Data shown —
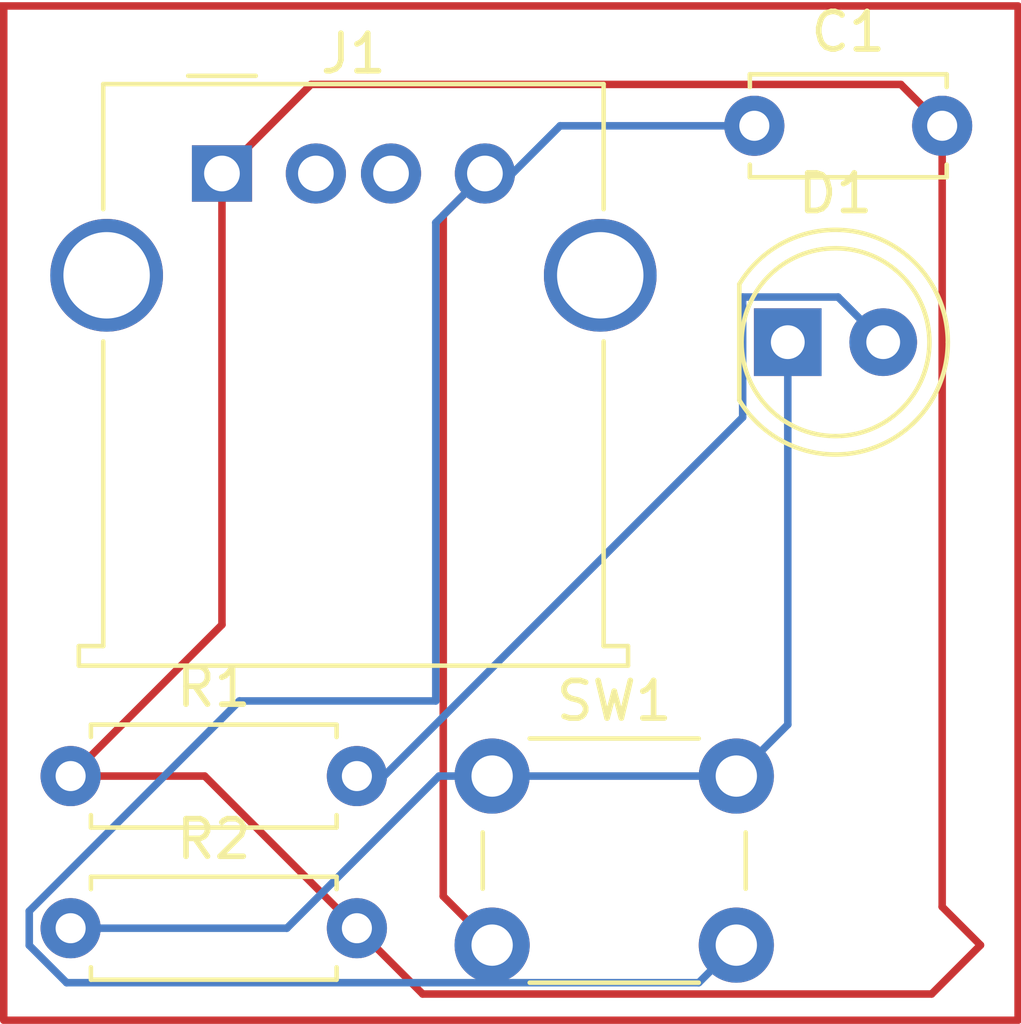
<source format=kicad_pcb>
(kicad_pcb
	(version 20241229)
	(generator "pcbnew")
	(generator_version "9.0")
	(general
		(thickness 1.6)
		(legacy_teardrops no)
	)
	(paper "A4")
	(layers
		(0 "F.Cu" signal)
		(2 "B.Cu" signal)
		(9 "F.Adhes" user "F.Adhesive")
		(11 "B.Adhes" user "B.Adhesive")
		(13 "F.Paste" user)
		(15 "B.Paste" user)
		(5 "F.SilkS" user "F.Silkscreen")
		(7 "B.SilkS" user "B.Silkscreen")
		(1 "F.Mask" user)
		(3 "B.Mask" user)
		(25 "Edge.Cuts" user)
		(27 "Margin" user)
		(31 "F.CrtYd" user "F.Courtyard")
		(29 "B.CrtYd" user "B.Courtyard")
	)
	(setup
		(pad_to_mask_clearance 0)
		(allow_soldermask_bridges_in_footprints no)
		(tenting front back)
		(pcbplotparams
			(layerselection 0x00000000_00000000_55555555_5755f5ff)
			(plot_on_all_layers_selection 0x00000000_00000000_00000000_00000000)
			(disableapertmacros no)
			(usegerberextensions no)
			(usegerberattributes yes)
			(usegerberadvancedattributes yes)
			(creategerberjobfile yes)
			(dashed_line_dash_ratio 12.000000)
			(dashed_line_gap_ratio 3.000000)
			(svgprecision 4)
			(plotframeref no)
			(mode 1)
			(useauxorigin no)
			(hpglpennumber 1)
			(hpglpenspeed 20)
			(hpglpendiameter 15.000000)
			(pdf_front_fp_property_popups yes)
			(pdf_back_fp_property_popups yes)
			(pdf_metadata yes)
			(pdf_single_document no)
			(dxfpolygonmode yes)
			(dxfimperialunits yes)
			(dxfusepcbnewfont yes)
			(psnegative no)
			(psa4output no)
			(plot_black_and_white yes)
			(sketchpadsonfab no)
			(plotpadnumbers no)
			(hidednponfab no)
			(sketchdnponfab yes)
			(crossoutdnponfab yes)
			(subtractmaskfromsilk no)
			(outputformat 1)
			(mirror no)
			(drillshape 1)
			(scaleselection 1)
			(outputdirectory "")
		)
	)
	(net 0 "")
	(net 1 "/VBUS")
	(net 2 "/GND")
	(net 3 "Net-(D1-A)")
	(net 4 "/SW")
	(net 5 "unconnected-(J1-Shield-Pad5)")
	(net 6 "unconnected-(J1-D--Pad2)")
	(net 7 "unconnected-(J1-Shield-Pad5)_1")
	(net 8 "unconnected-(J1-D+-Pad3)")
	(footprint "Resistor_THT:R_Axial_DIN0207_L6.3mm_D2.5mm_P7.62mm_Horizontal" (layer "F.Cu") (at 118.28 91.05))
	(footprint "LED_THT:LED_D5.0mm" (layer "F.Cu") (at 137.37 75.45))
	(footprint "Resistor_THT:R_Axial_DIN0207_L6.3mm_D2.5mm_P7.62mm_Horizontal" (layer "F.Cu") (at 118.28 87))
	(footprint "Connector_USB:USB_A_Molex_67643_Horizontal" (layer "F.Cu") (at 122.308208 70.96))
	(footprint "Capacitor_THT:C_Disc_D5.0mm_W2.5mm_P5.00mm" (layer "F.Cu") (at 136.48 69.69))
	(footprint "Button_Switch_THT:SW_PUSH_6mm" (layer "F.Cu") (at 129.5 87))
	(gr_rect
		(start 116.5 66.5)
		(end 143.5 93.5)
		(stroke
			(width 0.2)
			(type default)
		)
		(fill no)
		(layer "F.Cu")
		(uuid "c9b0e2a6-1884-4222-a804-6facdf42a26a")
	)
	(segment
		(start 124.679208 68.589)
		(end 122.308208 70.96)
		(width 0.2)
		(layer "F.Cu")
		(net 1)
		(uuid "19273dd3-784c-4fad-990c-6c0383d85b12")
	)
	(segment
		(start 122.308208 82.971792)
		(end 118.28 87)
		(width 0.2)
		(layer "F.Cu")
		(net 1)
		(uuid "2ac7a39d-4737-40c4-bf35-36526af4fb10")
	)
	(segment
		(start 121.85 87)
		(end 125.9 91.05)
		(width 0.2)
		(layer "F.Cu")
		(net 1)
		(uuid "4525539c-ebaa-4b76-ab32-27ba61eccb04")
	)
	(segment
		(start 122.308208 70.96)
		(end 122.308208 82.971792)
		(width 0.2)
		(layer "F.Cu")
		(net 1)
		(uuid "571a9e3e-e150-410b-aca5-dd5412ad94d1")
	)
	(segment
		(start 118.28 87)
		(end 121.85 87)
		(width 0.2)
		(layer "F.Cu")
		(net 1)
		(uuid "892669e7-87d2-41c1-868d-6c14b952773d")
	)
	(segment
		(start 125.9 91.05)
		(end 127.651 92.801)
		(width 0.2)
		(layer "F.Cu")
		(net 1)
		(uuid "951c14fb-6bdd-422f-8449-607242af4c75")
	)
	(segment
		(start 142.5 91.5)
		(end 141.48 90.48)
		(width 0.2)
		(layer "F.Cu")
		(net 1)
		(uuid "95433691-833f-4f37-8538-60ddc153b570")
	)
	(segment
		(start 140.379 68.589)
		(end 124.679208 68.589)
		(width 0.2)
		(layer "F.Cu")
		(net 1)
		(uuid "a4a3926e-9afe-4911-bffb-a7ec565c6e06")
	)
	(segment
		(start 127.651 92.801)
		(end 141.199 92.801)
		(width 0.2)
		(layer "F.Cu")
		(net 1)
		(uuid "d1463f59-6215-494f-80b3-5165219fe374")
	)
	(segment
		(start 141.48 90.48)
		(end 141.48 69.69)
		(width 0.2)
		(layer "F.Cu")
		(net 1)
		(uuid "d1d3baec-7bf4-449e-ab9c-e67fb0e89e50")
	)
	(segment
		(start 141.199 92.801)
		(end 142.5 91.5)
		(width 0.2)
		(layer "F.Cu")
		(net 1)
		(uuid "d6a67fc8-0533-4147-a1fa-25f4d3c097ec")
	)
	(segment
		(start 141.48 69.69)
		(end 140.379 68.589)
		(width 0.2)
		(layer "F.Cu")
		(net 1)
		(uuid "dc264fc8-b281-4d50-9c86-43a532dd3709")
	)
	(segment
		(start 128.199 72.069208)
		(end 128.199 90.199)
		(width 0.2)
		(layer "F.Cu")
		(net 2)
		(uuid "c12894ca-a9a7-4320-baf5-8794ce7151b9")
	)
	(segment
		(start 129.308208 70.96)
		(end 128.199 72.069208)
		(width 0.2)
		(layer "F.Cu")
		(net 2)
		(uuid "d7fdbc23-36d3-4c42-8a64-5d540218fe5b")
	)
	(segment
		(start 128.199 90.199)
		(end 129.5 91.5)
		(width 0.2)
		(layer "F.Cu")
		(net 2)
		(uuid "dd4f9f77-8a7a-43a4-852c-f701914a3182")
	)
	(segment
		(start 129.5 71.5)
		(end 131.31 69.69)
		(width 0.2)
		(layer "B.Cu")
		(net 2)
		(uuid "04e2db26-fbd1-4c76-ad0a-42f321a45f54")
	)
	(segment
		(start 131.31 69.69)
		(end 136.48 69.69)
		(width 0.2)
		(layer "B.Cu")
		(net 2)
		(uuid "072a9f81-f65d-4063-a1de-71b4671221c8")
	)
	(segment
		(start 122.77295 85)
		(end 117.179 90.59395)
		(width 0.2)
		(layer "B.Cu")
		(net 2)
		(uuid "094d98a3-4b0c-4721-af18-95d7d0bb7e15")
	)
	(segment
		(start 128 72.268208)
		(end 128 85)
		(width 0.2)
		(layer "B.Cu")
		(net 2)
		(uuid "0e378d19-e8fb-4864-90b3-198f9ed5c6e0")
	)
	(segment
		(start 128 85)
		(end 122.77295 85)
		(width 0.2)
		(layer "B.Cu")
		(net 2)
		(uuid "19d30bb5-b795-43a8-b436-f05d36552e35")
	)
	(segment
		(start 129.308208 70.96)
		(end 129.5 71.151792)
		(width 0.2)
		(layer "B.Cu")
		(net 2)
		(uuid "35abf282-a4aa-47c4-9bb3-de214bc484fb")
	)
	(segment
		(start 117.179 90.59395)
		(end 117.179 91.50605)
		(width 0.2)
		(layer "B.Cu")
		(net 2)
		(uuid "72523691-74c8-4141-9eaa-8835c923f744")
	)
	(segment
		(start 129.5 71.151792)
		(end 129.5 71.5)
		(width 0.2)
		(layer "B.Cu")
		(net 2)
		(uuid "752b14e3-e100-494e-8b6c-f2e583cb862e")
	)
	(segment
		(start 135 92.5)
		(end 136 91.5)
		(width 0.2)
		(layer "B.Cu")
		(net 2)
		(uuid "81e682ad-6dbf-4555-851d-0c08d843f4eb")
	)
	(segment
		(start 118.17295 92.5)
		(end 135 92.5)
		(width 0.2)
		(layer "B.Cu")
		(net 2)
		(uuid "d21cc9b0-25dd-4f39-970e-ae9747fab951")
	)
	(segment
		(start 129.308208 70.96)
		(end 128 72.268208)
		(width 0.2)
		(layer "B.Cu")
		(net 2)
		(uuid "dd386ba2-bbc3-429c-b552-e9308efbfcfd")
	)
	(segment
		(start 117.179 91.50605)
		(end 118.17295 92.5)
		(width 0.2)
		(layer "B.Cu")
		(net 2)
		(uuid "fcee0c56-9f75-48ca-8771-d8f524fa5948")
	)
	(segment
		(start 139.91 75.45)
		(end 138.709 74.249)
		(width 0.2)
		(layer "B.Cu")
		(net 3)
		(uuid "2bde8b64-f4da-4998-b7ec-6a44fdb84f5b")
	)
	(segment
		(start 136.169 74.249)
		(end 136.169 77.451)
		(width 0.2)
		(layer "B.Cu")
		(net 3)
		(uuid "36b858d4-de03-44d2-97ef-0cb7bc6f1afd")
	)
	(segment
		(start 136.169 77.451)
		(end 126.62 87)
		(width 0.2)
		(layer "B.Cu")
		(net 3)
		(uuid "80117d9f-caad-4334-9053-1c7bcfb8ac6a")
	)
	(segment
		(start 138.709 74.249)
		(end 136.169 74.249)
		(width 0.2)
		(layer "B.Cu")
		(net 3)
		(uuid "a12a381f-57f2-4dfc-b038-ef18cb587ba2")
	)
	(segment
		(start 126.62 87)
		(end 125.9 87)
		(width 0.2)
		(layer "B.Cu")
		(net 3)
		(uuid "e50e290c-c529-432f-8a34-8b5254c341f7")
	)
	(segment
		(start 129.5 87.5)
		(end 129.5 87)
		(width 0.2)
		(layer "F.Cu")
		(net 4)
		(uuid "6d2b4410-38a9-4989-8a95-d3076141fb80")
	)
	(segment
		(start 124.035787 91.05)
		(end 118.28 91.05)
		(width 0.2)
		(layer "B.Cu")
		(net 4)
		(uuid "04aa7775-a9e7-4a50-a72d-7a396c5d6cad")
	)
	(segment
		(start 136 87)
		(end 129.5 87)
		(width 0.2)
		(layer "B.Cu")
		(net 4)
		(uuid "13e742a0-d452-407a-8409-ed5a42aba0f4")
	)
	(segment
		(start 137.37 75.45)
		(end 137.37 85.63)
		(width 0.2)
		(layer "B.Cu")
		(net 4)
		(uuid "194c3259-9d70-49a6-8255-2f6da30aa8c7")
	)
	(segment
		(start 137.37 85.63)
		(end 136 87)
		(width 0.2)
		(layer "B.Cu")
		(net 4)
		(uuid "3a456e22-191a-42c2-b66d-47ecc1336d9c")
	)
	(segment
		(start 128.085787 87)
		(end 124.035787 91.05)
		(width 0.2)
		(layer "B.Cu")
		(net 4)
		(uuid "f28f764e-f1ba-4b65-bc22-fb0f3c707178")
	)
	(segment
		(start 129.5 87)
		(end 128.085787 87)
		(width 0.2)
		(layer "B.Cu")
		(net 4)
		(uuid "f3776fc6-5366-40e1-b721-33620fe54343")
	)
	(embedded_fonts no)
)

</source>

Exercise brief —
Find each line in the data above with the word "Courtyard", then copy it.

Written solution —
		(31 "F.CrtYd" user "F.Courtyard")
		(29 "B.CrtYd" user "B.Courtyard")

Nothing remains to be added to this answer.